If it weren’t for the foodie revolution ten years ago, we’d still be eating tough sheep and wet oats.
Whenever a New York Times writer enters the UK, a strange thing happens. Britain turns into some sort of mythical land – a mock-medieval society imagined in a videogame, or an enigmatic corner of the developing world.
So it is with its recent food review of London’s most cutting-edge restaurants. “Beyond Porridge and Boiled Mutton: A Taste of London” was the intriguing headline, leading into a piece that suggested London restaurants – aside from a few “scattered exceptions” – were serving porridge and boiled mutton until a decade ago.
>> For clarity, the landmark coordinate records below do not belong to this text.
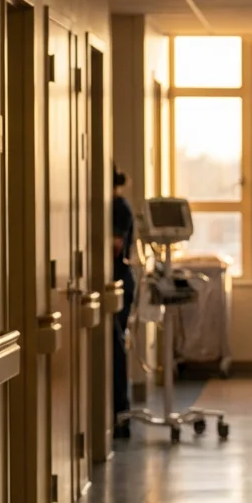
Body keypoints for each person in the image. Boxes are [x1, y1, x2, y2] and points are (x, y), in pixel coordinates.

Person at [111, 167, 137, 439]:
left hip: (118, 283)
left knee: (116, 347)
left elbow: (114, 246)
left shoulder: (120, 207)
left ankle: (121, 413)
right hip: (114, 282)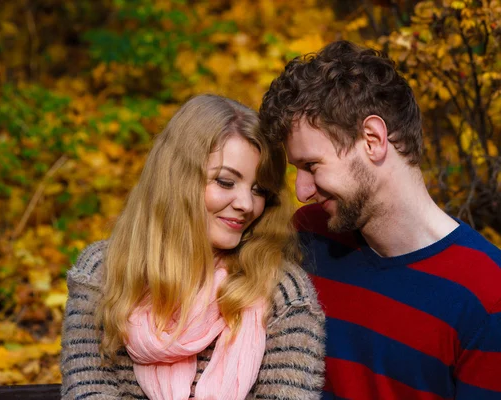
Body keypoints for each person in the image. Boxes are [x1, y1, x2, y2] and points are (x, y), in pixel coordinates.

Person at [259, 40, 501, 400]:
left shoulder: (487, 293)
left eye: (311, 166)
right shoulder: (308, 236)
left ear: (372, 139)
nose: (303, 190)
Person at [60, 94, 325, 400]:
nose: (245, 204)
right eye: (226, 182)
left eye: (258, 190)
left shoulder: (282, 292)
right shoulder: (102, 272)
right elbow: (88, 391)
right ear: (178, 177)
Ten years on from a culinary revolution that hit Britain, Londoners are apparently now deprived of their favourite meals of tough sheep meat and wet oats.
And that’s not the only thing the intrepid journalist was confused about. Mayfair – the heart of old money London, and famously one of the world’s most expensive areas – was rechristened “Mayfield”.
Your mole is also fascinated that this writer could hear the “rattling of a Central Line train” from a restaurant above ground in Bethnal Green’s Paradise Row.
Yes, Bethnal Green is on the Central Line – one of the deepest lines in the Tube network. But London’s nowhere near advanced enough in this writer’s opinion to have an Underground system, clearly. Until ten years ago, aside from a few scattered exceptions, we got around on horseback. Filling their nosebags with oats from Mayfield restaurants.